Giok4D hadirkan ulasan eksklusif hanya untuk Anda.
Di Brasil, napi biasanya adalah laki-laki muda, miskin, tidak berkulit putih dan berasal dari favela (wilayah pinggiran). Ia mungkin tak ingin bergabung dengan geng, tapi tetap mengikuti aturannya. Saat bebas, ia punya koneksi untuk memulai bisnis narkoba. “Inilah cara geng membawa kekuasaan mereka kembali ke jalanan,” jelas Lessing kepada DW.
Kerja napi digunakan untuk menekan beban operasional.

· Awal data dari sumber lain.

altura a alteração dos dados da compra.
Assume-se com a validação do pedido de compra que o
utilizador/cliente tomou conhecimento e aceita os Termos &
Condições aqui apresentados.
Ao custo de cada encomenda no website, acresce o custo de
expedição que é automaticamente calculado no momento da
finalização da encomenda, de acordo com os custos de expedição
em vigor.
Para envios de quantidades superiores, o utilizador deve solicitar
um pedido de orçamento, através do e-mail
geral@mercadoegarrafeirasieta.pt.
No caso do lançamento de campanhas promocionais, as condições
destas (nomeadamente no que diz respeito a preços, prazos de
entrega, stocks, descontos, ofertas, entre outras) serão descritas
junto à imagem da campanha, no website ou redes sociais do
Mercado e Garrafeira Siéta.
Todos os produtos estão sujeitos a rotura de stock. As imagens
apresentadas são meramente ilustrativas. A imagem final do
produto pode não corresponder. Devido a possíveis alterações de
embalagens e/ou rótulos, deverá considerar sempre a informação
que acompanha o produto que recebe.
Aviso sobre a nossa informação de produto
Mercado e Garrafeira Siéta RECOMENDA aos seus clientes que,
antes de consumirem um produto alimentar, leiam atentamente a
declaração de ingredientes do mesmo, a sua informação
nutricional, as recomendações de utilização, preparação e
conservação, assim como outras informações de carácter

Napi di AS dibayar $1–$4 (Rp 16-65 ribu) per hari untuk bekerja di dapur, membersihkan penjara, dan mencuci baju. Di India $0,10 (Rp 1,6 ribu) per hari sedang di Brasil napi mendapat bayaran 75% dari upah minimum (sekitar Rp 160 ribu) per hari.
Sementara itu, keluarga napi di AS menghabiskan $2,9 miliar (Rp 47,5 triliun) per tahun hanya untuk makanan, telepon, dan biaya lain selama masa hukuman. Mereka juga sering dibebani biaya sidang, denda, atau ganti rugi.